Cane Toads are big (4-6 inches), ugly, and very TOXIC to pets! But for some reason K-9s like myself love to get a closer look, intrigued by their hopping movement. Of course we want a closer look at those beady-eyed creatures and secretly hope they’ll hop away so we can give chase, dragging our masters and/or mistresses along for the ride. The more curious among us will even want a taste since most of us love a “treat.” A word to the wise: keep some treats on your person so you can distract Rover with a safer, tastier snack. Mouthing a cane toad can be fatal.

So you so prudently ask, what is a Cane Toad (a.k.a. Bofu toad) and why is it so dangerous to dogs and cats? The cane toad is the largest of the frogs and toads found in Florida. It is not native to the United States, however, and is thus classified as an invasive species. Their bodies are tan to reddish-brown, olive brown, yellowish, or grey. There backs are marked with dark spots and their skin is dry and warty. Large, triangular glands are prominent on their shoulders. The cane toad breeds year-round in standing water, streams, canals, floodplains, mangrove swamps, and ditches.

When threatened or handled, the toad secretes a highly toxic milky substance from a gland at the back of its head, behind the ears. The toxin has stimulating effects which produces mild hallucinations. The toxin is in the same category as heroin and marijuana. It can kill cats and dogs if they ingest the secretions. Toad poisoning develops within minutes and death can occur in as short a time as 30 minutes. Although cat poisonings are rare, toad poisoning in dogs is very common, especially in puppies and terrier breeds as they find the hopping of toads intriguing and often irresistible.

According to Dr. Alanah Wray at the Animal Specialty Hospital in Naples, dogs should not be left alone outside. “The size of the dog has bearing,” explained Dr. Wray. In smaller animals the owner may only have minutes to get life saving treatment.

A tragic case was reported by officials in Temple Terrace, FL last year, leaving the owners wishing they’d heard about the danger sooner. Their 6-year-old Jack Russell terrier “Willie” died within minutes of biting a Cane toad he found in the yard. Willie went into convulsions and died as his owners scrambled to drive him to the hospital.

The Cane toad was originally released in the U.S. in sugar cane fields to help control beetles and white grubs. They gained a foothold in southern Florida (including Key West) as a result of an accidental release of about 100 specimens from the stock of a pet dealer at Miami airport in 1955, and by subsequent releases by pet dealers in the 1960s. They are a predacious species skilled at locating food: beetles, centipedes, roaches, spiders, frogs, small reptiles, small birds, and small mammals. They even have been known to eat pet food.
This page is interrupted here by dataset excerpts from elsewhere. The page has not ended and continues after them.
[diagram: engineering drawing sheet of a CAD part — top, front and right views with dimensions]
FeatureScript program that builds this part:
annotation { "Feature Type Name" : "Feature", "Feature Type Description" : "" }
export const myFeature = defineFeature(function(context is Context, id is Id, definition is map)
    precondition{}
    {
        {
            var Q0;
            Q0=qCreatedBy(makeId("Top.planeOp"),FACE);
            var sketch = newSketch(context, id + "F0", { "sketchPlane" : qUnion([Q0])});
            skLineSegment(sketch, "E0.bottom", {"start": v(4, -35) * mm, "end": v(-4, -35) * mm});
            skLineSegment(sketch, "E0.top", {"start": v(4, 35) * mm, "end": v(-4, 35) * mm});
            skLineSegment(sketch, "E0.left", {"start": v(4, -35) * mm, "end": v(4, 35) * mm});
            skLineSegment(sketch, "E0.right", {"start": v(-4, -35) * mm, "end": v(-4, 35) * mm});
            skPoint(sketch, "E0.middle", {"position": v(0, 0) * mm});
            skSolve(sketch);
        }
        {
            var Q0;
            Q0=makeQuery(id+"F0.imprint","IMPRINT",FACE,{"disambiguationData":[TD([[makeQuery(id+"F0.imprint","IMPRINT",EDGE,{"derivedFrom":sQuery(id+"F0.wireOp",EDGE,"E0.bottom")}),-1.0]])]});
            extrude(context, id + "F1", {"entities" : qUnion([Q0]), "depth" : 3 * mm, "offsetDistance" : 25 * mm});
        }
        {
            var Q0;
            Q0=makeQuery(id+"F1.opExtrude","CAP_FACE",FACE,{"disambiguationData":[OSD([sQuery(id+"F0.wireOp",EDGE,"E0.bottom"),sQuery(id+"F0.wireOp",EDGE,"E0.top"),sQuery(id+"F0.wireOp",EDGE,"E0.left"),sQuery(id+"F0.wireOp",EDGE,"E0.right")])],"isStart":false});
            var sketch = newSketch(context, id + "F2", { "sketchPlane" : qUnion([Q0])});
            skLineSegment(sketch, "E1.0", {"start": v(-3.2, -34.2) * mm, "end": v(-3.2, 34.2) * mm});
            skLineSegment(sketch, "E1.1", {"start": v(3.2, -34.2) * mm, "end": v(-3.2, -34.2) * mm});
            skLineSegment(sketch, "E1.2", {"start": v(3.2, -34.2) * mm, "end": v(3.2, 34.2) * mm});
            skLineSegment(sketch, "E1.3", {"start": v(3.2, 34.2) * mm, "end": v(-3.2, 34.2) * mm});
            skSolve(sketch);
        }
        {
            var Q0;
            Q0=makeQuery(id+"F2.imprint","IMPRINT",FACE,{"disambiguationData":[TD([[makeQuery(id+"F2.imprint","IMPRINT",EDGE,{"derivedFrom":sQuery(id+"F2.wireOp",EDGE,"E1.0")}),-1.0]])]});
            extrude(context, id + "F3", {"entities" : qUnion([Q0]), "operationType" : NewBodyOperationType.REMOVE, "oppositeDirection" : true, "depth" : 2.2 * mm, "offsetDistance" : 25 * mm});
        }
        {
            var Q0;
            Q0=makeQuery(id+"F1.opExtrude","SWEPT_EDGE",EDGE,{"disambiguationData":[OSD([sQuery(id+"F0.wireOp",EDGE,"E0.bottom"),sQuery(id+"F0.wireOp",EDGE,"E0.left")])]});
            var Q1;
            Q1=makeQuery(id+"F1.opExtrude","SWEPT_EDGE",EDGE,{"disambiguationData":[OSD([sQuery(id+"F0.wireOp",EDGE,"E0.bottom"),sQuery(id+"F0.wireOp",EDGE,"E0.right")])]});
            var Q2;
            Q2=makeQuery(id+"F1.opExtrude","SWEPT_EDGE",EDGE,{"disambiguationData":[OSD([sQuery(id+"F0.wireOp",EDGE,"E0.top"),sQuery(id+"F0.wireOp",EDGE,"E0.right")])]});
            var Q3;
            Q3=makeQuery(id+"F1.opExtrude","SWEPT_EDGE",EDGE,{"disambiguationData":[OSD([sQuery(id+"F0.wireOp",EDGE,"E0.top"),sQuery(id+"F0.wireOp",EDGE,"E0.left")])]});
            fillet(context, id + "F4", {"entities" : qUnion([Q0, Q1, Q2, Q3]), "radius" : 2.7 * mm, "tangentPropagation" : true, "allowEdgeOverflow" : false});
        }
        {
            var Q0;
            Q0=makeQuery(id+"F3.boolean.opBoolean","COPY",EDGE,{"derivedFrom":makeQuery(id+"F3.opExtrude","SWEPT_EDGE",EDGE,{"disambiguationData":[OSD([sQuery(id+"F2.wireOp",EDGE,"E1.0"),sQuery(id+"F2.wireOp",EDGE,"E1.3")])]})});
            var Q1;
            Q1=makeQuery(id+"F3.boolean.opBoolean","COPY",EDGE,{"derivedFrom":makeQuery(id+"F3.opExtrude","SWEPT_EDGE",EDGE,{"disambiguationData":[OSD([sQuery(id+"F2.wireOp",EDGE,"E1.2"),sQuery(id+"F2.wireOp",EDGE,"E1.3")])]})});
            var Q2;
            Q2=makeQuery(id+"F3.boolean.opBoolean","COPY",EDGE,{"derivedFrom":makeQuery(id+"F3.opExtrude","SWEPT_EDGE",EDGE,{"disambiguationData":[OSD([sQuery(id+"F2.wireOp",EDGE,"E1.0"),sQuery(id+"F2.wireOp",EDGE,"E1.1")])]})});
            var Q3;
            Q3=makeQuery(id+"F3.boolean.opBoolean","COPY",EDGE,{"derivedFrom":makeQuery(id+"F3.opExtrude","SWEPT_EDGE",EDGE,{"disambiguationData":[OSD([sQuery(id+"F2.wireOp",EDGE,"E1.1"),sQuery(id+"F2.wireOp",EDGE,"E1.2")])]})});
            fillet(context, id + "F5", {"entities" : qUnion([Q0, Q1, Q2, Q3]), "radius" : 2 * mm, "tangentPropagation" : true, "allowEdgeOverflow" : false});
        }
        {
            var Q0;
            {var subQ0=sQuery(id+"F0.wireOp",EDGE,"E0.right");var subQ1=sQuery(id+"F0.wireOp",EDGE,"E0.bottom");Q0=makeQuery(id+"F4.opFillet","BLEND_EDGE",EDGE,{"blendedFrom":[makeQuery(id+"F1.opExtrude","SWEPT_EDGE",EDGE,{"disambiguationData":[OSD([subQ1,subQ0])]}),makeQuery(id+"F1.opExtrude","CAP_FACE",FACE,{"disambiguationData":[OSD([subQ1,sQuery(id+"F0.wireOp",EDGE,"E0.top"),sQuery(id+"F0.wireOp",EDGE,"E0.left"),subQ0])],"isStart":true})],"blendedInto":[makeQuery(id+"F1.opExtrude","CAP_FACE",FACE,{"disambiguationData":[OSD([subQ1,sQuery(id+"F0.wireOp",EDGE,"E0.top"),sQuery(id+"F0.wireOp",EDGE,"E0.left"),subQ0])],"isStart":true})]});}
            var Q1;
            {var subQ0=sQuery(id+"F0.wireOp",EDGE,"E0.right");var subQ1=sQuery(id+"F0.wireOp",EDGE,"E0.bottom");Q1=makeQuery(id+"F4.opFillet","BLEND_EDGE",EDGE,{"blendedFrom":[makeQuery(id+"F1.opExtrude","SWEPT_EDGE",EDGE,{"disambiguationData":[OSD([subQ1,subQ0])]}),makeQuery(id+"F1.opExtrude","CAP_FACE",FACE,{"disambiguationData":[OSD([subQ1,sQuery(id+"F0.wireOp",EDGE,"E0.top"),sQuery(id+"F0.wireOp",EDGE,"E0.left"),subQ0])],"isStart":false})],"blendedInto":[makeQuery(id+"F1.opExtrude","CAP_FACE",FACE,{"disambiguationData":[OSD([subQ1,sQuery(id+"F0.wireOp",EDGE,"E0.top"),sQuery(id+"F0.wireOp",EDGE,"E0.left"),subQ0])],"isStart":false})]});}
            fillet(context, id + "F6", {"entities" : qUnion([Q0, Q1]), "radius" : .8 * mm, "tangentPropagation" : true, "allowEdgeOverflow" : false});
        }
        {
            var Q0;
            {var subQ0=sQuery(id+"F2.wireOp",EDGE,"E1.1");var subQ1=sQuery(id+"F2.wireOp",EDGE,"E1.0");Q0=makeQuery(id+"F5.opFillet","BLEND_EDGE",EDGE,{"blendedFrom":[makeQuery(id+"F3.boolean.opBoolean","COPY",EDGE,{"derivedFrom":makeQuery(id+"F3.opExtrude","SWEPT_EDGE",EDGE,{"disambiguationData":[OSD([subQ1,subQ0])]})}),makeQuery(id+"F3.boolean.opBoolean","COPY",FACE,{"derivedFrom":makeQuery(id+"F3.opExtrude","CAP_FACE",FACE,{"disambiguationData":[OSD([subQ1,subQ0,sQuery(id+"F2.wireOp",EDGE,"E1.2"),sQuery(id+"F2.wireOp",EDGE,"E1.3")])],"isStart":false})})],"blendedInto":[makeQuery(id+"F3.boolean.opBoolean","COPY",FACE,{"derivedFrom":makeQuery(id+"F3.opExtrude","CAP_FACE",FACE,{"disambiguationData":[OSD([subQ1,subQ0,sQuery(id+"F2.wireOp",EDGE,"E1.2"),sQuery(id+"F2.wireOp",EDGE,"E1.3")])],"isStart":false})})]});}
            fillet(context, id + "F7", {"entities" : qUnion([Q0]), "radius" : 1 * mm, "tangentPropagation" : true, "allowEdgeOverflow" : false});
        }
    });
Symptoms of Cane toad poisoning in pets include drooling, head-shaking, crying, loss of coordination, and, in more serious cases convulsions. Dr. Wray said that prolonged seizures can cause organ and brain damage, and possibly cardiac arrest.

FIRST AID MEASURES:

  • Hold you pet’s mouth down toward the floor and using paper towels to wipe the inside of your pet’s mouth.
  • Thoroughly wash the mouth out for 10-15 minutes and avoid letting water go down the throat or into the lungs. In the meantime, somebody else should contact the vet and advise them of the toad poisoning incident.
  • Using a wet cloth, gently wipe the gums, tongue and roof of the mouth, rinse the cloth out after each wipe and do this for 10 minutes.
  • If your pet settles down after wiping and rinsing the mouth out, keep them confined for a few hours and monitor them closely.

If symptoms worsen transport your pet to your vet or emergency veterinary hospital immediately.